First, to simulate within-trial events, each trial is divided into a number of timesteps, which represent small time intervals within a conditioning trial (e.g., 50 ms). Typically, contextual inputs are present during the entire trial, and are present alone during the first several timesteps of a trial; then one or more CSs may be presented for a specified number of timesteps; the US, when present, appears for a single timestep. The US may overlap with the CS (as in delay conditioning) or may occur after CS cessation (as in trace conditioning). A further series of context-alone presentations ends the trial (simulating the intertrial interval or ITI). Fig. 2 provides schematic illustrations of some example paradigms that we simulate in our model.
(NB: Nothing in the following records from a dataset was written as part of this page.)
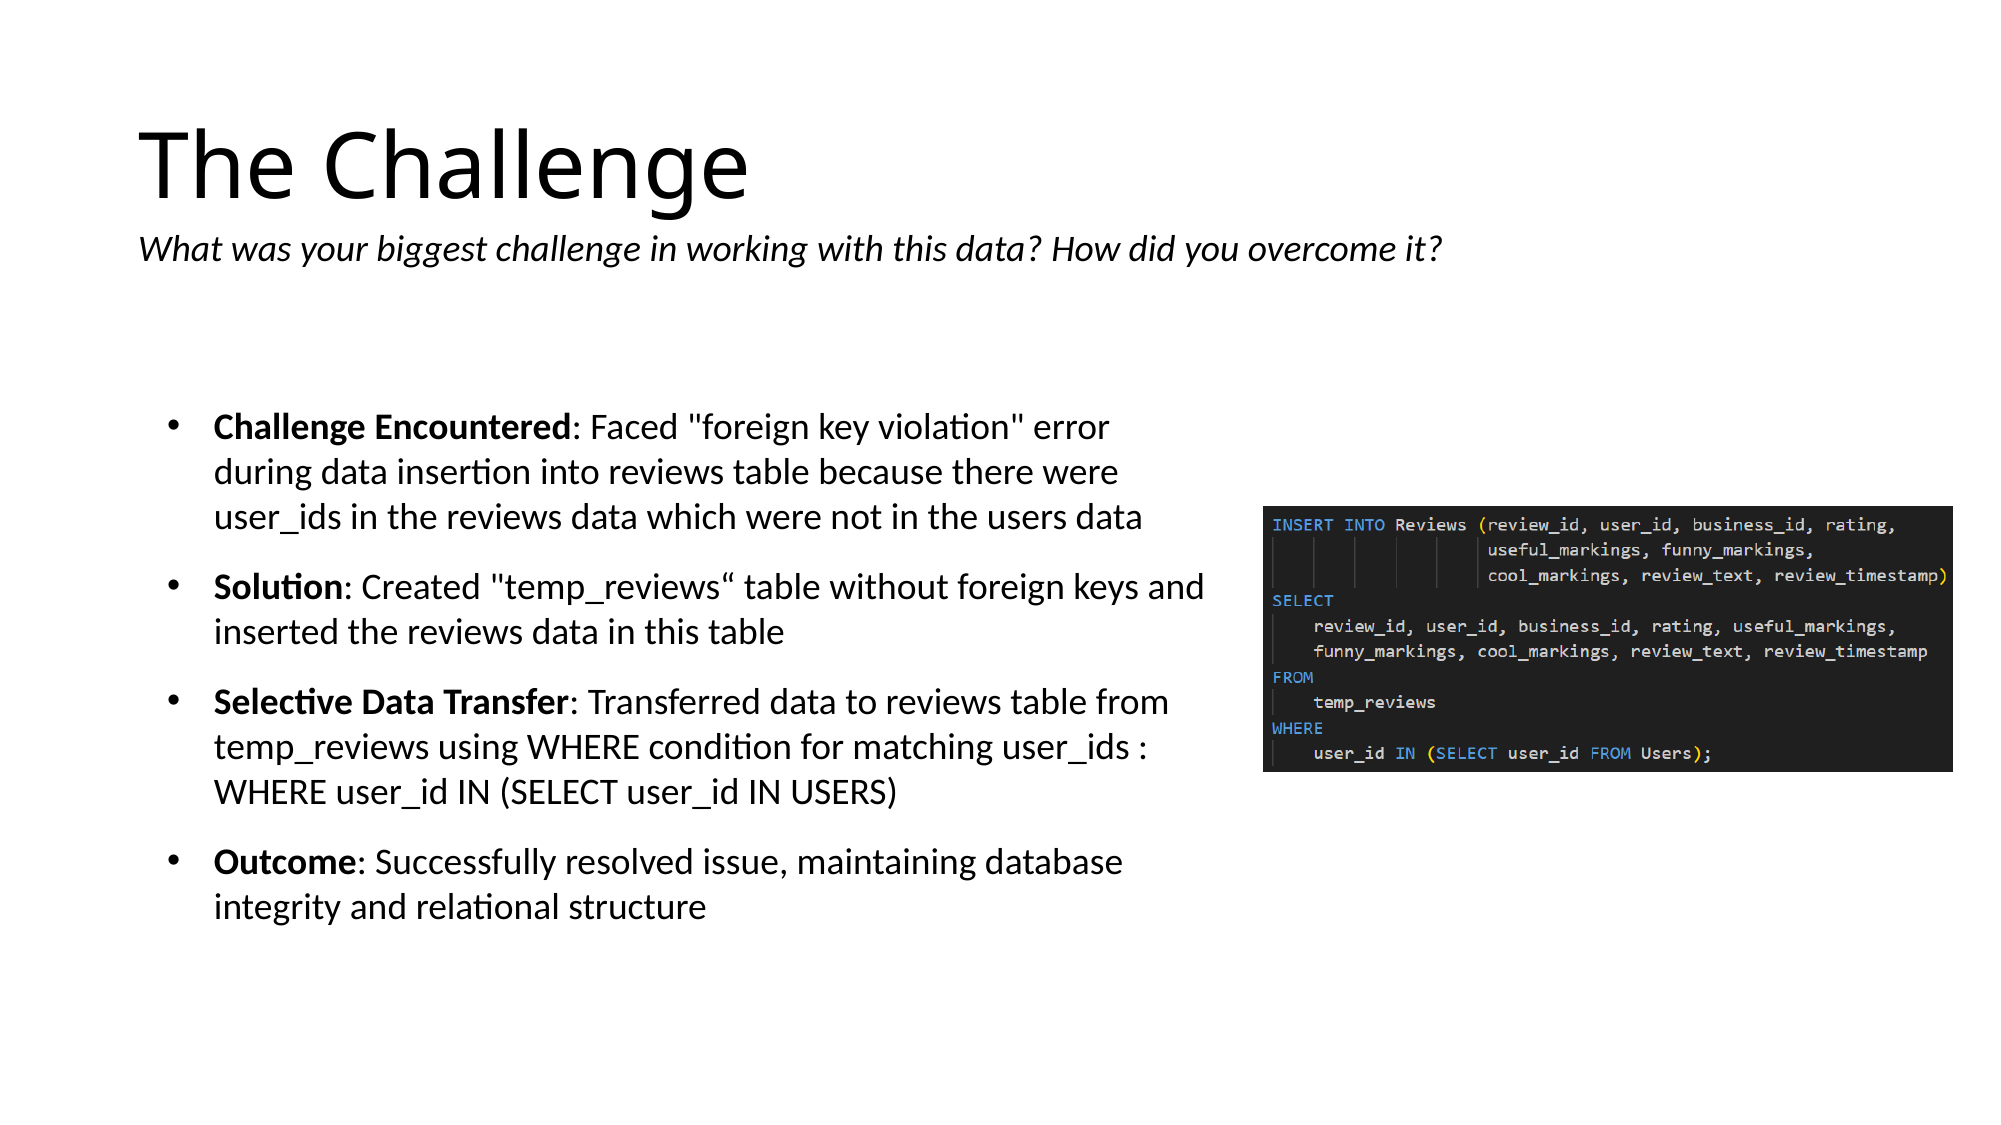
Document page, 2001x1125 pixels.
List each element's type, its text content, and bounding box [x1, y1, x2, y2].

title The Challenge [123, 59, 1849, 216]
text_box What was your biggest challenge in working with this data? How did you overcome it? [123, 216, 1965, 277]
picture [1263, 506, 1953, 772]
text_box Challenge Encountered: Faced "foreign key violation" error during data insertion into reviews table because there were user_ids in the reviews data which were not in the users data Solution: Created "temp_reviews“ table without foreign keys and inserted the reviews data in this table Selective Data Transfer: Transferred data to reviews table from temp_reviews using WHERE condition for matching user_ids : WHERE user_id IN (SELECT user_id IN USERS) Outcome: Successfully resolved issue, maintaining database integrity and relational structure [152, 394, 1226, 935]
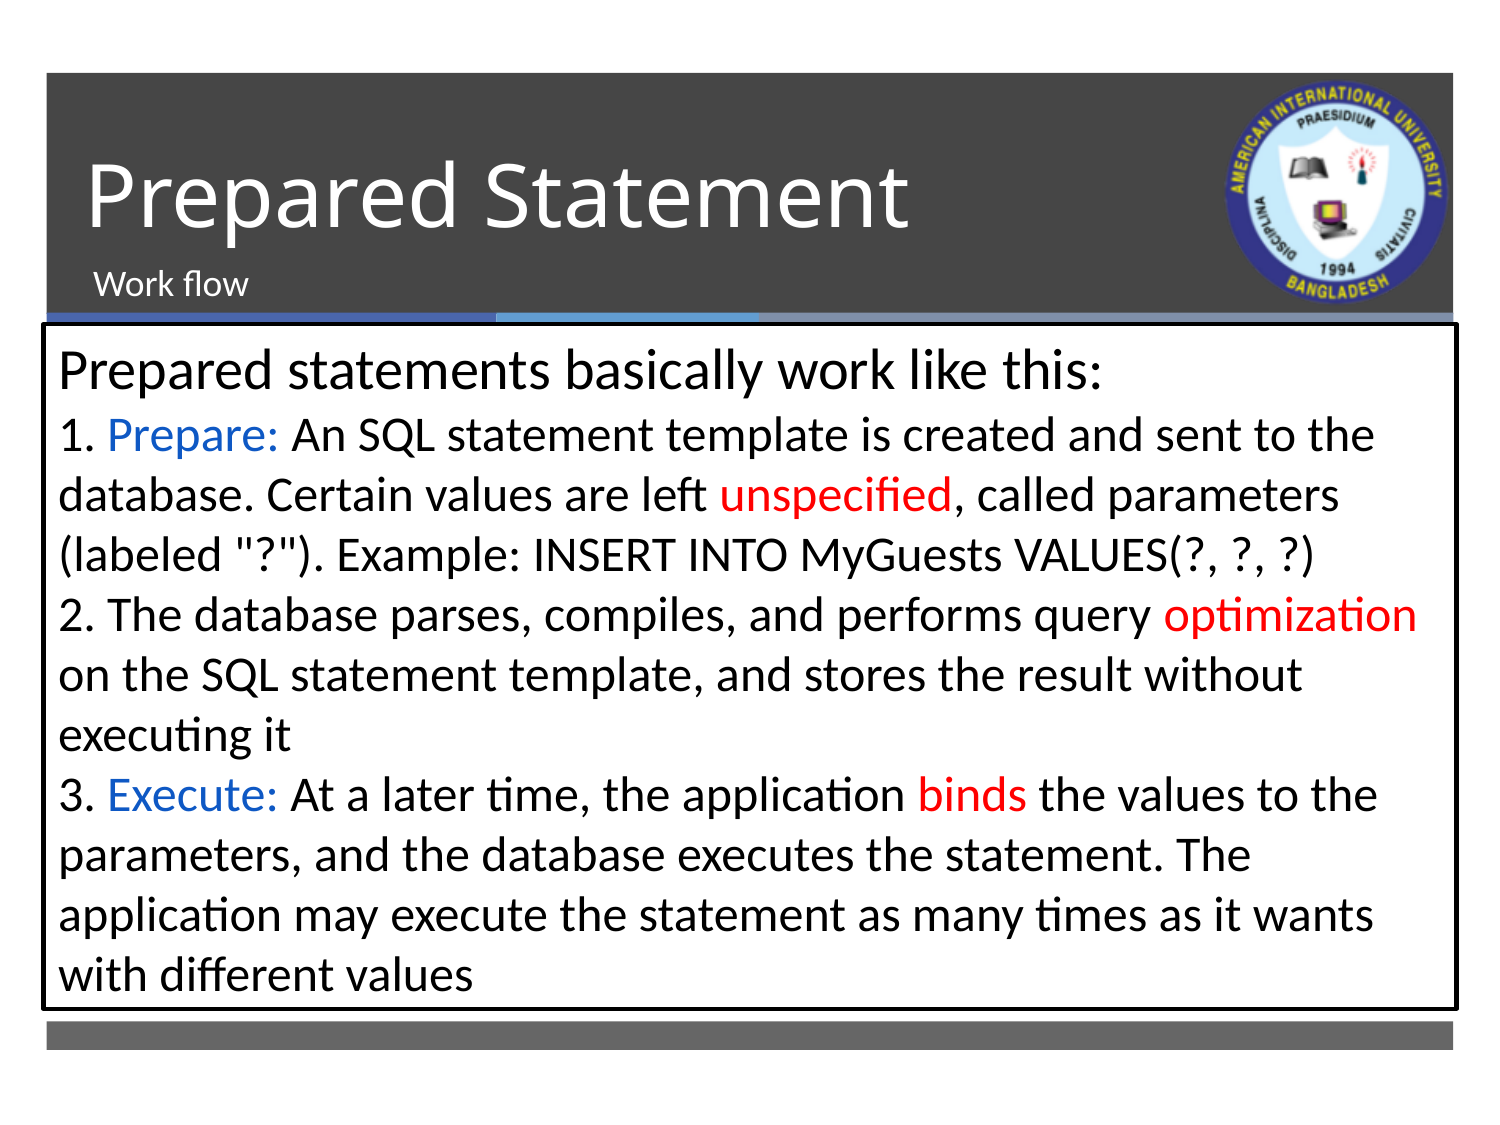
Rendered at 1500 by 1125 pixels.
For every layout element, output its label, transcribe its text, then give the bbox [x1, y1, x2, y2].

text_box Prepared statements basically work like this: 1. Prepare: An SQL statement template is created and sent to the database. Certain values are left unspecified, called parameters (labeled "?"). Example: INSERT INTO MyGuests VALUES(?, ?, ?) 2. The database parses, compiles, and performs query optimization on the SQL statement template, and stores the result without executing it 3. Execute: At a later time, the application binds the values to the parameters, and the database executes the statement. The application may execute the statement as many times as it wants with different values [41, 322, 1459, 1011]
subtitle Work flow [78, 251, 1351, 322]
title Prepared Statement [69, 73, 1351, 253]
picture [1351, 75, 1454, 310]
A second difference between the prior and current models is that Fig. 1 includes recurrent connections within the hippocampal and motor output models. Specifically, the hippocampal region network includes recurrent connections within the internal layer, while the motor output network contains a feedback CR pathway, carrying information regarding the current state of the CR. Provision of feedback within the hippocampal network allowed the activation of internal layer nodes at any time step to be a function of external (CS and contextual) input and also of the adaptive representation of input from a previous timestep. Because the weights on these recurrent connections are adaptive, it is possible for a sequence of activation patterns to be stored in the network that “buffers” input information over several timesteps. Importantly, this buffering function is not pre-wired into the network, but emerges dynamically as a result of training and learning. Anatomical studies support the existence of such recurrent loops in the hippocampal region, particularly hippocampal subfield CA3 (Amaral et al., 1990, Amaral and Witter, 1989) as well as the dentate gyrus (Amaral et al., 2007). Prior models of the hippocampus have also included recurrent connections to simulate conditioning tasks (see for example, Rodriguez and Levy, 2001).

In this model as in our prior models, hippocampal lesion is simulated by disabling learning in the hippocampal-region network, in which case the motor output network can still learn new responses by modifying weights from the CS and contextual inputs, but no new adaptive stimulus representations are formed in the hippocampal region (Gluck and Myers, 1993, Myers and Gluck, 1994). In addition, and also as in our prior models, the effects of cholinergic agonists and antagonists are simulated by raising (agonist) or lowering (antagonist) learning rates in the hippocampal-region network (Myers et al., 1996, 1998; Moustafa et al., 2010).